Memory Cache Discipline
When serializing the K trajectories into the deliberation prompt:
- Prune overly verbose trajectories so the concatenated context stays well under the model's context budget. Keep the final answer and the key reasoning steps; drop redundant restatements.
- Shuffle the order in which trajectories appear in the deliberation prompt to mitigate position bias (no single agent should always appear as Thinker #1).
- Label each trajectory with
Thinker #i so the deliberator can refer back to specific approaches.
Output Format
Your final output should:
- Present ONLY the final answer (not the meta-analysis)
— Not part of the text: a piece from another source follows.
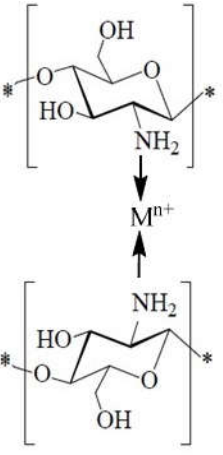
Figure 19. Schematic “bridge” model represented according to [112]. 2. The “pendant” model (Figure 20), in which the metal ion is coordinated with a single amino group [112]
- Follow the format conventions of the domain:
- Math / STEM: answer in
\boxed{}
- Code: solution in a code block
- General: clean prose response
- Match the language of the original query
Portability (Custom Harnesses)
This skill document is harness-agnostic: the same file functions correctly under Claude Code and under custom orchestration harnesses without modification. In a custom harness, the parallel-trajectories prompting function is the only piece of glue code needed:
def build_deliberation_prompt(query: str, trajectories: list[str], template: str) -> str:
response_prompt = ""
for i, response in enumerate(trajectories):
response_prompt += f"###### Thinker #{i + 1} ######\n{response}\n###### Thinker #{i + 1} End ######\n"
prompt = template.replace("{query}", query).replace("{parallel_responses_prompt}", response_prompt)
return prompt
The harness is responsible for:
- Calling the policy
K times in parallel on the same query (sampling with temperature=1.0, top_p=0.95, top_k=10 per the paper)
- Passing the resulting trajectories through
build_deliberation_prompt
- Calling the policy once more on the deliberation prompt to produce the final answer
Metrics (for evaluation)
When running offline evaluations, report:
- M@K — Mean accuracy across K independent trajectories
- P@K — Proportion of problems where ≥1 of K trajectories is correct (upper bound)
- V@K — Majority-vote accuracy across K trajectories
- HM@K — Heavy-Mean accuracy: mean over
K⁽¹⁾ deliberation outputs (typically K⁽¹⁾ = 4)
- HP@K — Heavy-Pass: proportion where ≥1 of
K⁽¹⁾ deliberation outputs is correct
HeavySkill is considered successful when HM@K materially exceeds V@K (deliberation beats voting) and approaches P@K (deliberation captures most of the reachable correct answers).
Reference
Implementation of HeavySkill: Heavy Thinking as the Inner Skill in Agentic Harness (arXiv:2605.02396v1).